Dextera Hominis, black and white and colour photographic series shot with a reflex camera, maximum size cm.18x24


SARCOFAGO ROMANO DI LOLLIA PROCLA

Roman sarchphagous of Lollia Procla, 1 st -2 nd century A.d., white marble,
cm.61,5 x 150 x 66,5

The small sarcophagus found in Vercelli contained the body of a young girl, Lollia Procla. Her family bids her farewell, praising her qualities and regretting her premature death through an epigraph in hexameters carved on a moulded board in the centre of the front face, flanked by two winged genii. On the side faces the are two identical garlands with ribbons. The epigraph was published by Mommsen in the Corpus Inscriptionum Latinarum.

SALVATORE GIO' GAGLIANO

Salvatore Giò Gagliano, was born on the 4 th of October 1977 in Vercelli. He graduated from the Liceo Artistico.He attends the Scuola di Formazione Arte Terapia-Edit Kramer onlus in Turin and he works for the Anffas in Vercelli, for which he recently created the exhibition ‘Io e il mio corpo' (Me and my body), showing works by the guests of the centre.
Since 1996 he participates in contests and group exhibitions, such as Exporsi and l'Arte è gratis.
gio.tore@libero.it


…beyond… , chalk, glass, ash, bandages, pigments, perfumed oils, sarcophagus cm. 100x200x60, glass showcase cm. 100x200x40, base cm. 40x20x100


SALA ROMANA

Roman room

The entrance to the Museum - named after its founder, the notary Camillo Leone (1830-1907) - is in the yard of a sixteenth century house, casa Alciati, surrounded by rooms decorated by frescoes with grotesque subjects and mythological scenes.
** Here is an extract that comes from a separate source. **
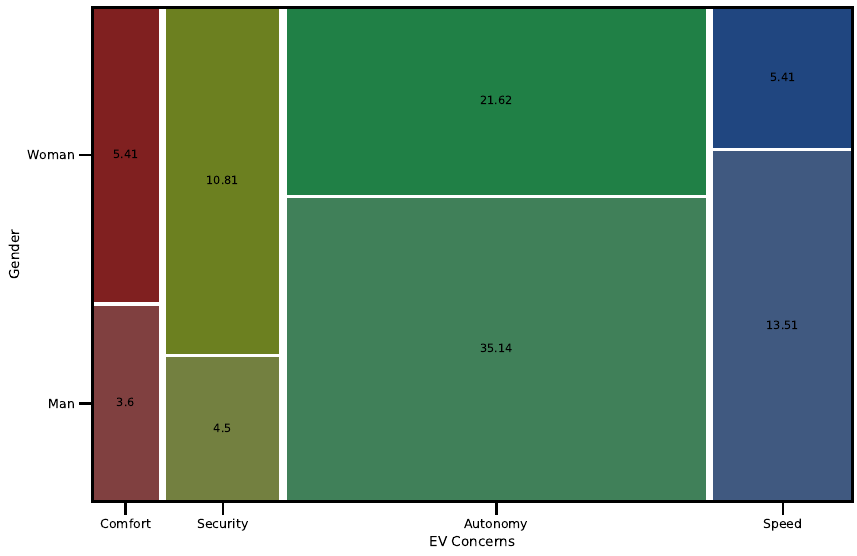
Figure 9. Mosaic plot of the EV concerns based on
The archaeological section can be found in the rooms designed in 1939 by Mr Cavallari Murat, an engineer who experimented here vanguard museum concepts with great scenic effect, with the purpose of rebuilding, through documents and artworks, the history of the town. The centre of the museum is its basilica shaped hall, coated in stone and green marble, where the Roman age objects found in and around Vercelli are kept. The monumental size and the didactic apparatus, enriching the decor, recall the celebration intents of the architecture of the Thirties.The itinerary for the visit to the museum continues in the rooms of palazzo Langosco, an eighteenth century palace which houses the decorative art collections: majolicas, glasses, textiles, wrought irons, weapons.


JESSICA VIOTTI

Jessica Viotti was born in 1979 in Vercelli. She took her diploma as a graphic designer. She obtained a certificate as an operator of the graphic sector and a multimedia editor. She is specializing in photography of the new technologies at the Riccardo Bauer school in Milan. Between July 2002 and March 2003, she exhibited the installations: Il Prato, Ricordi d'Autunno, La lavatrice-Esporsi H2O.